[EXERCISE] Rewrite all of the data below, changing every "style desk" to "copy desk" and keeping everything else the same. Leave the pictures out of your answer.

[PROVIDED ENTRIES]
** BEGIN **

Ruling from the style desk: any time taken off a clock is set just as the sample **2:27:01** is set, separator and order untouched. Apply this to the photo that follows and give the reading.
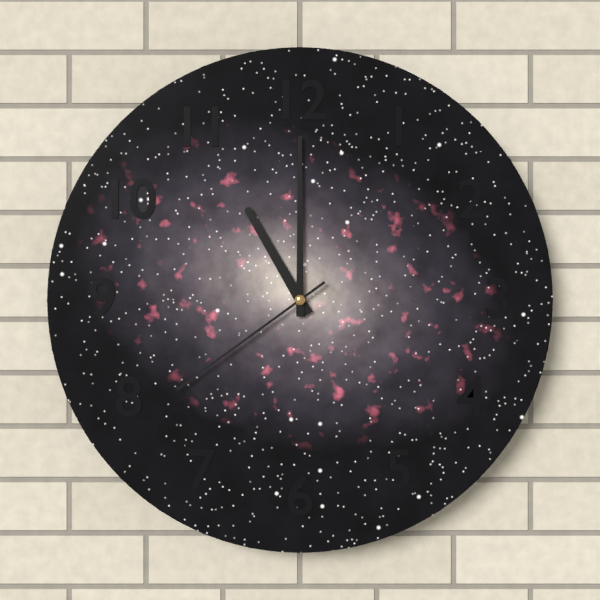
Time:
**11:00:39**
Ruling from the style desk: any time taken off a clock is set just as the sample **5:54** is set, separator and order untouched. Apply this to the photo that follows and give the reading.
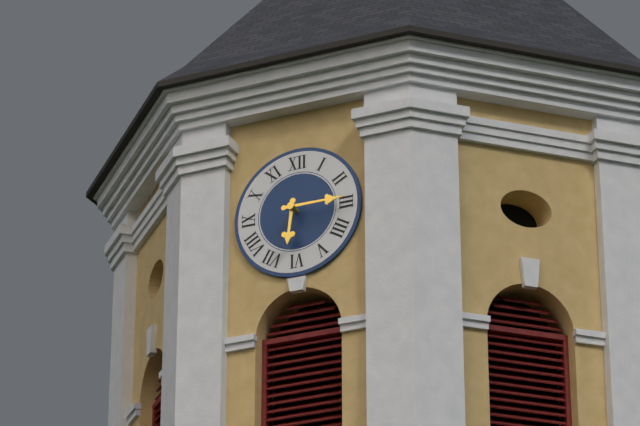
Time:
**6:15**
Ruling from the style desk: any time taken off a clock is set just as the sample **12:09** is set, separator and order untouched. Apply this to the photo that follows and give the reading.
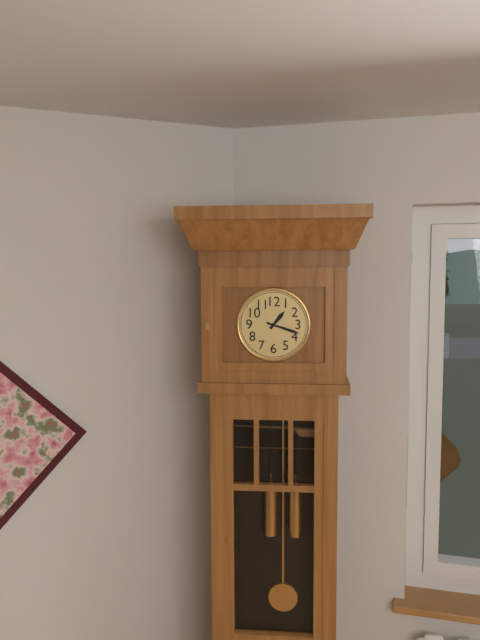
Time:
**1:18**
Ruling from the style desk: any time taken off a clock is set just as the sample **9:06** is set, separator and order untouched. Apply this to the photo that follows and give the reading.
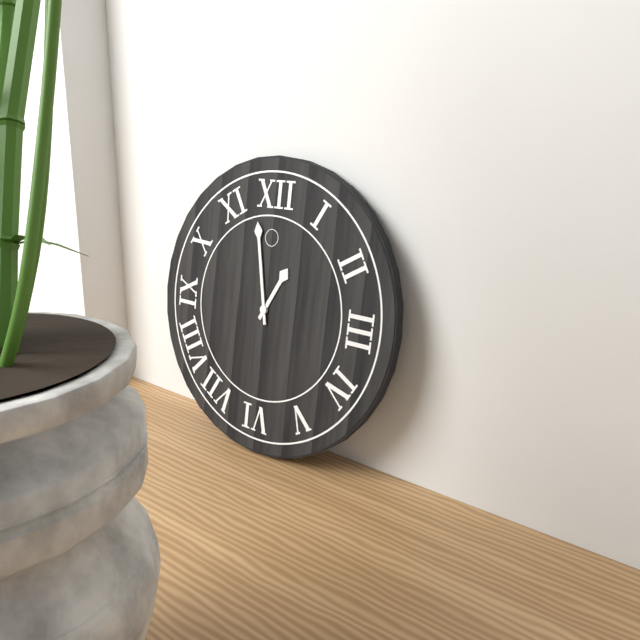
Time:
**12:58**
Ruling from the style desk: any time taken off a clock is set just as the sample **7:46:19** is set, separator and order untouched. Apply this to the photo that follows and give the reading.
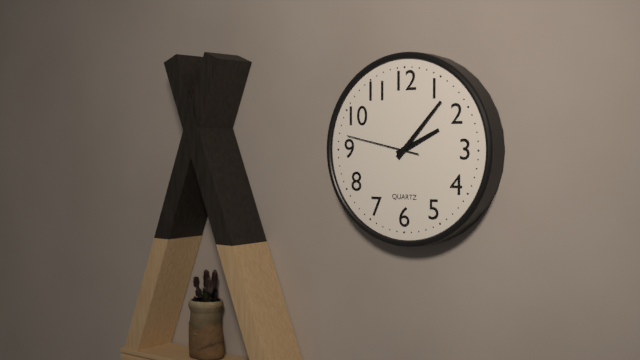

** END **

[THE ANSWER]
Ruling from the copy desk: any time taken off a clock is set just as the sample **2:27:01** is set, separator and order untouched. Apply this to the photo that follows and give the reading.
Time:
**11:00:39**
Ruling from the copy desk: any time taken off a clock is set just as the sample **5:54** is set, separator and order untouched. Apply this to the photo that follows and give the reading.
Time:
**6:15**
Ruling from the copy desk: any time taken off a clock is set just as the sample **12:09** is set, separator and order untouched. Apply this to the photo that follows and give the reading.
Time:
**1:18**
Ruling from the copy desk: any time taken off a clock is set just as the sample **9:06** is set, separator and order untouched. Apply this to the photo that follows and give the reading.
Time:
**12:58**
Ruling from the copy desk: any time taken off a clock is set just as the sample **7:46:19** is set, separator and order untouched. Apply this to the photo that follows and give the reading.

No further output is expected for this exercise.